A scholarly concept is what you get when you take an author’s idea or theoretical approach and apply it to your own primary material. Again, this is not the same thing as adopting someone else’s argument and plugging your evidence into it. It is more like performing an experiment with the same tools used by another scientist, though in the process, you approach the tools themselves critically instead of taking them for granted.
An example may help clarify this definition:
Imagine Author H has written an article on the 2017 Women’s March as a viral phenomenon. Using her knowledge of feminist theory in combination with her knowledge of the Internet as a communal space, she has examined the protest as both a physical and a virtual phenomenon, then unpacked the significance of her observations. Her article is not taking the same approach as yours, and the broad issues it examines are a bit different, but the combination of feminist theory and the exploration of the Internet as a community has provided us, potentially, with a scholarly concept: a theoretical approach we can extract from Author H’s article and apply to our paper. We ask ourselves the question: “If I take this idea that Author H has had and look at my evidence in light of it, what will happen?” The results will probably not mimic Author H’s exactly, and we don’t want them to do so. We are using the scholarly concept to cast a certain type of light on our subject matter; we are not writing Author H’s paper for her or allowing her to write ours.

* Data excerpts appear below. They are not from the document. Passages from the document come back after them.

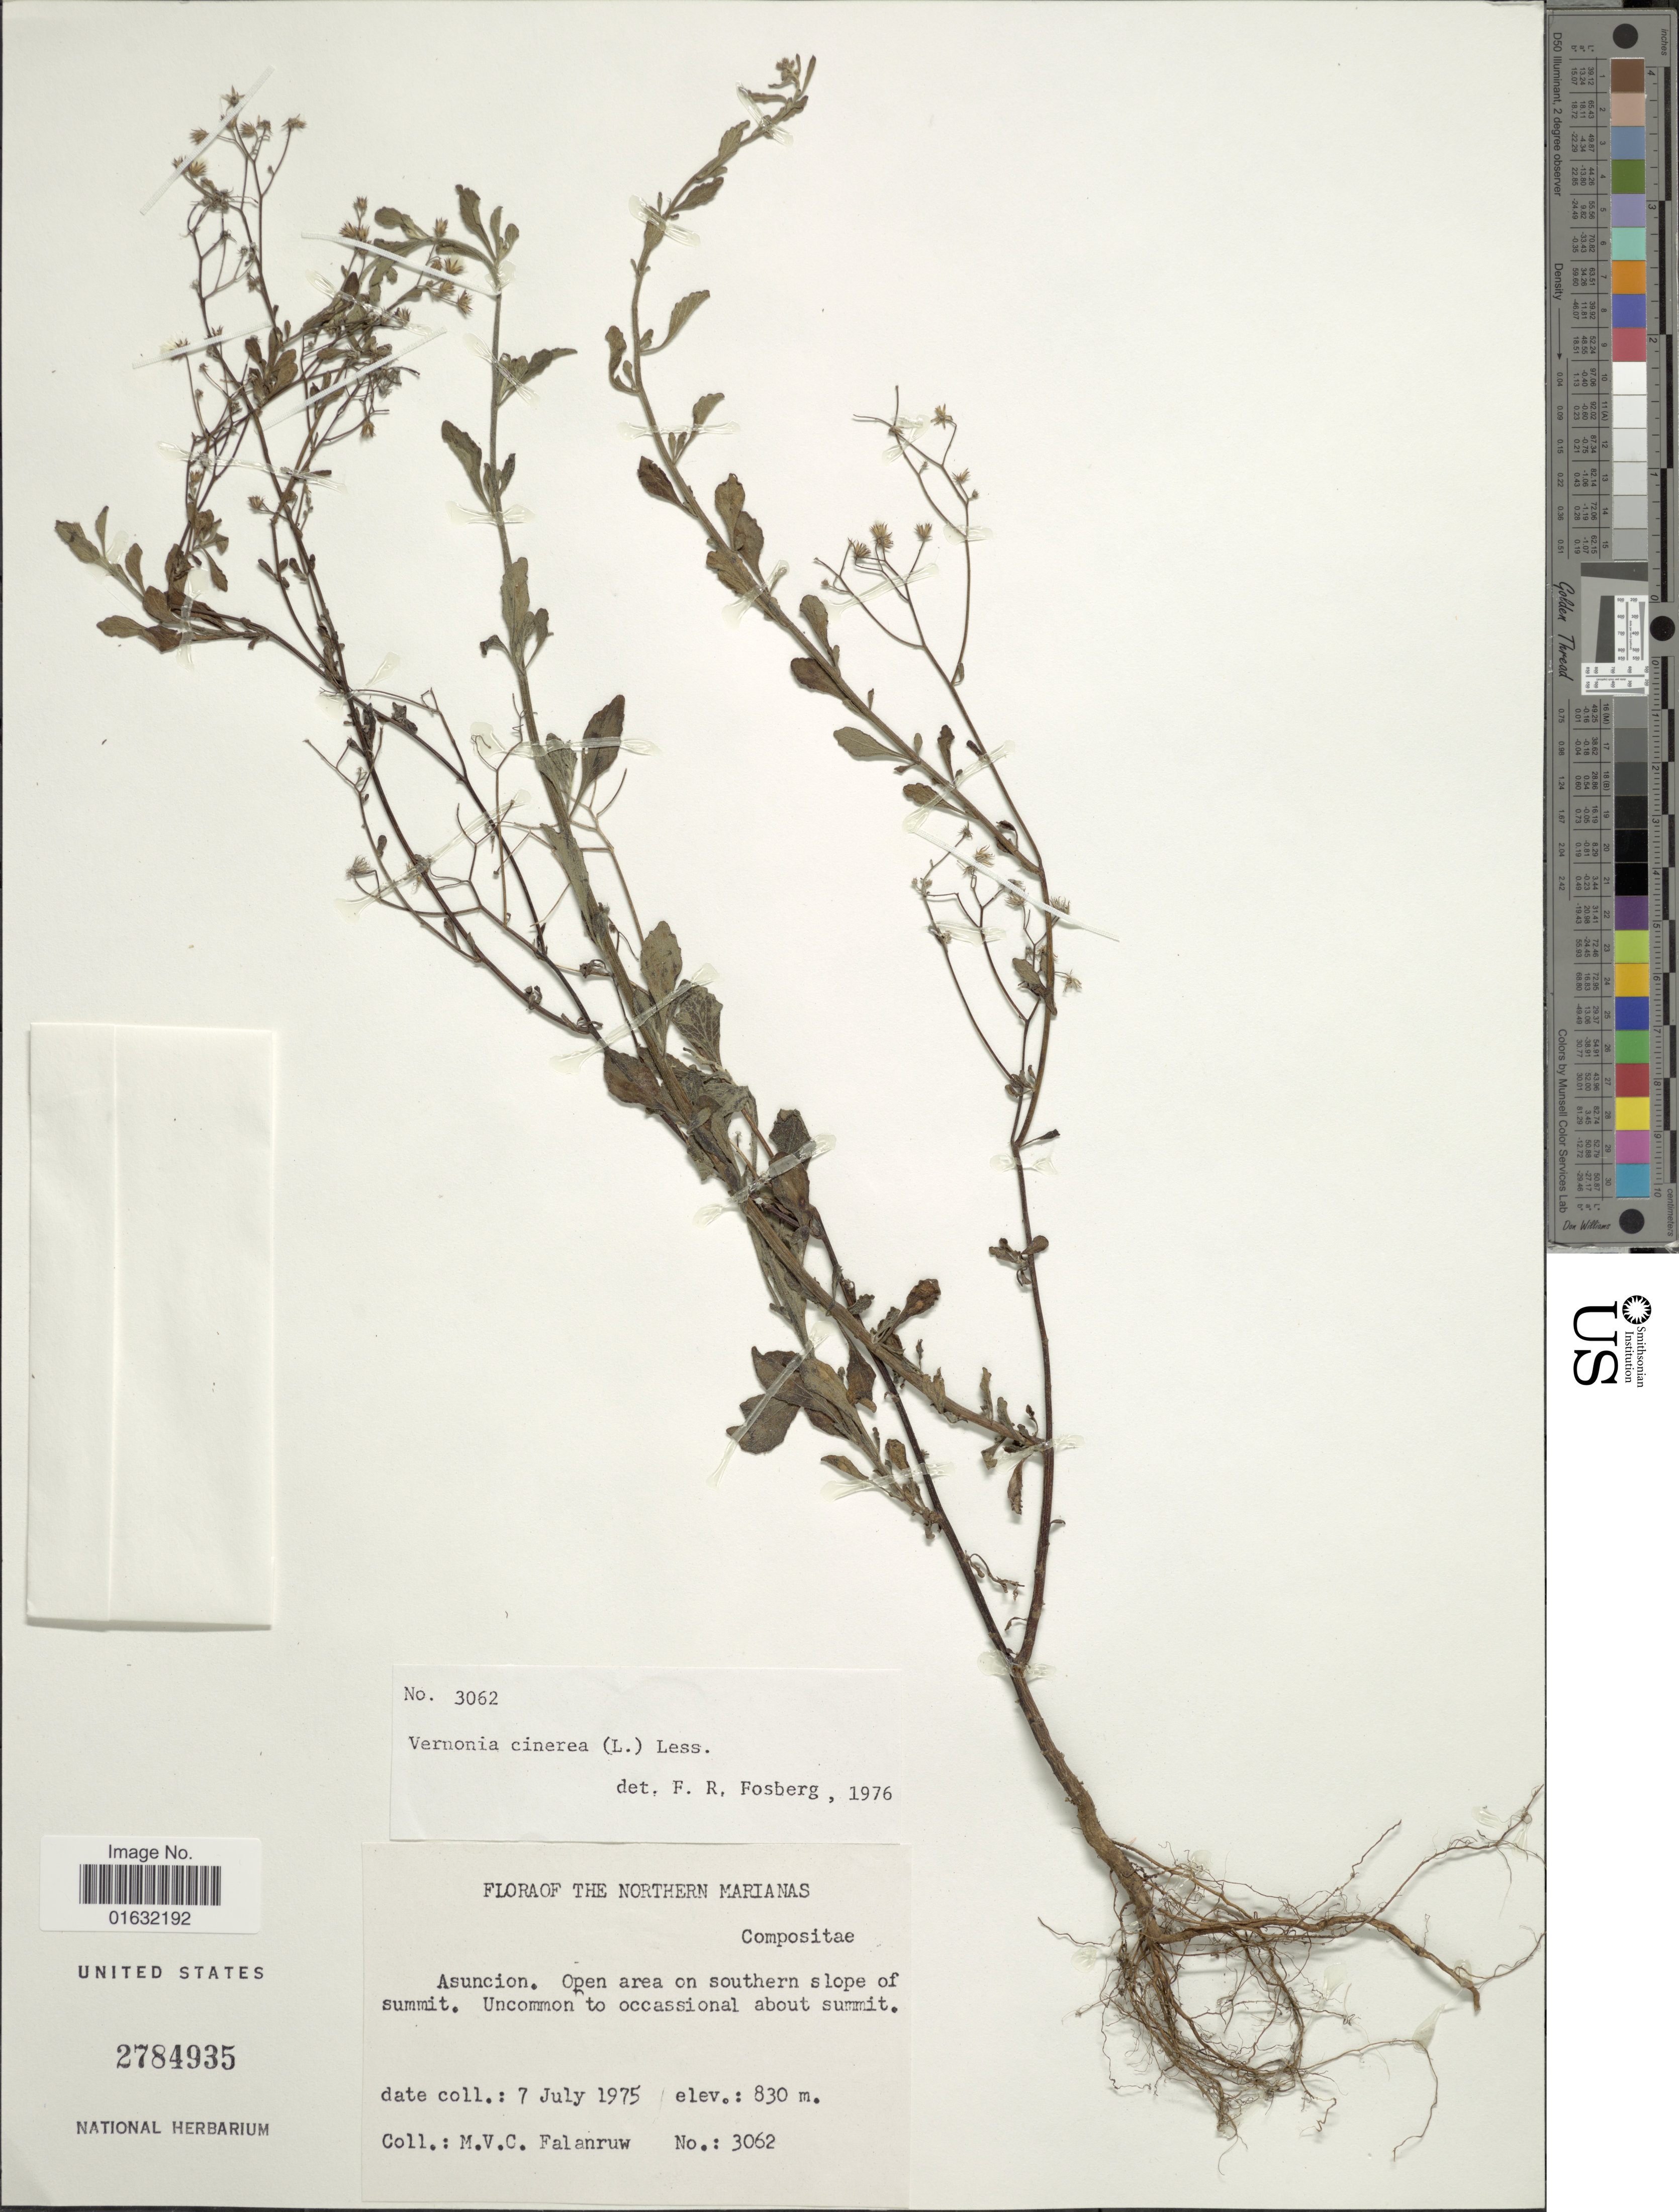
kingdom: Plantae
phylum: Tracheophyta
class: Magnoliopsida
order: Asterales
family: Asteraceae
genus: Cyanthillium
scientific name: Cyanthillium cinereum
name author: (L.) H. Rob.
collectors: M. V. Falanruw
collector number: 3062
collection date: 1975-07-07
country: Northern Mariana Islands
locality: Asuncion, Open area on southern slope of summit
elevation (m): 830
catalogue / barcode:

Author H’s paper is still an argument, and we are still going to interpret it as we go. We are not going to take it at face value; in fact, even as we are adopting Author H’s scholarly concept, we may find that we disagree with some or all of her argument. Again, we are using Author H’s material, not simply reproducing it.
The idea of the scholarly concept will come up again in later chapters. For now, practice thinking of research not as a source of facts or arguments you can borrow but as a source of ideas you can apply.